Dosya kapsamında bulunan ipotek resmi senetlerinin incelenmesinde, söz konusu ipoteğin asıl borçlunun kullanacağı kredinin teminatı kapsamında verildiği, kefillerin edimlerinin teminatını kapsamadığı ve yaklaşık ispatın bulunduğu da anlaşılmakla ihtiyati haczin kaldırılması isteminin reddi kararı usul ve yasaya uygundur.
Tüm bu nedenlerle ilk derece mahkemesi ara kararında usul ve yasaya aykırı bir durum bulunmadığından ihtiyati hacize itiraz eden vekilinin istinaf başvurusunun esastan reddine karar vermek gerekmiş ve takdiren aşağıdaki şekilde hüküm kurulmuştur.
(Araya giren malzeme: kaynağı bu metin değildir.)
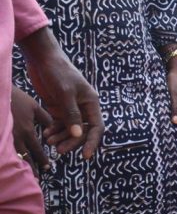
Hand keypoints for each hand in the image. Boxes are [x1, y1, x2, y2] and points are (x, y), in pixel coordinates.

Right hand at [11, 86, 53, 172]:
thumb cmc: (15, 98)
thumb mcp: (34, 106)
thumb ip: (45, 118)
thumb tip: (53, 128)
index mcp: (27, 132)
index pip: (37, 150)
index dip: (42, 160)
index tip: (48, 168)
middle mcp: (16, 138)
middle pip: (24, 157)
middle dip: (31, 167)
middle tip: (37, 178)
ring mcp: (4, 138)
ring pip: (13, 156)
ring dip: (19, 165)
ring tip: (22, 174)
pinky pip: (3, 149)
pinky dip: (8, 157)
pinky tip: (10, 162)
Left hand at [20, 27, 102, 158]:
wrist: (42, 57)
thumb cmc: (58, 71)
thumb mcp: (65, 93)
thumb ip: (72, 114)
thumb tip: (78, 134)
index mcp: (91, 103)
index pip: (96, 127)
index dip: (92, 142)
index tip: (85, 156)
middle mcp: (84, 107)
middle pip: (83, 131)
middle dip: (72, 142)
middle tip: (60, 150)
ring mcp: (71, 108)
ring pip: (70, 129)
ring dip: (61, 137)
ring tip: (49, 142)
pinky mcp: (59, 107)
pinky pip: (59, 124)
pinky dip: (54, 130)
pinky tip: (46, 134)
HÜKÜM : Yukarıda açıklanan nedenlerle;
1-İhtiyati hacize itiraz eden vekilinin istinaf başvurusunun 6100 Sayılı HMK’nın 353/1-b-1 maddesi uyarınca ESASTAN REDDİNE,
2-Alınması gereken 269,85 TL harç peşin alındığından başkaca harç alınmasına yer olmadığına,
3-Yapılan istinaf yargılama giderlerinin istinafa başvuran taraf üzerinde bırakılmasına, varsa kullanılmayan gider avansının istek halinde kendisine iadesine,
4-İstinaf incelemesi sırasında duruşma açılmadığından karşı taraf yararına vekalet ücreti takdirine yer olmadığına,
Dosya üzerinden yapılan inceleme neticesinde, HMK’nın 362/1-f. maddesi uyarınca kesin olmak üzere oy birliğiyle karar verildi.27/09/2023

Başkan- Üye Üye – Zabıt Katibi –

Bu belge 5070 sayılı Elektronik İmza Kanunu hükümlerine göre UYAP sistemi üzerinden elektronik imza ile imzalanmıştır.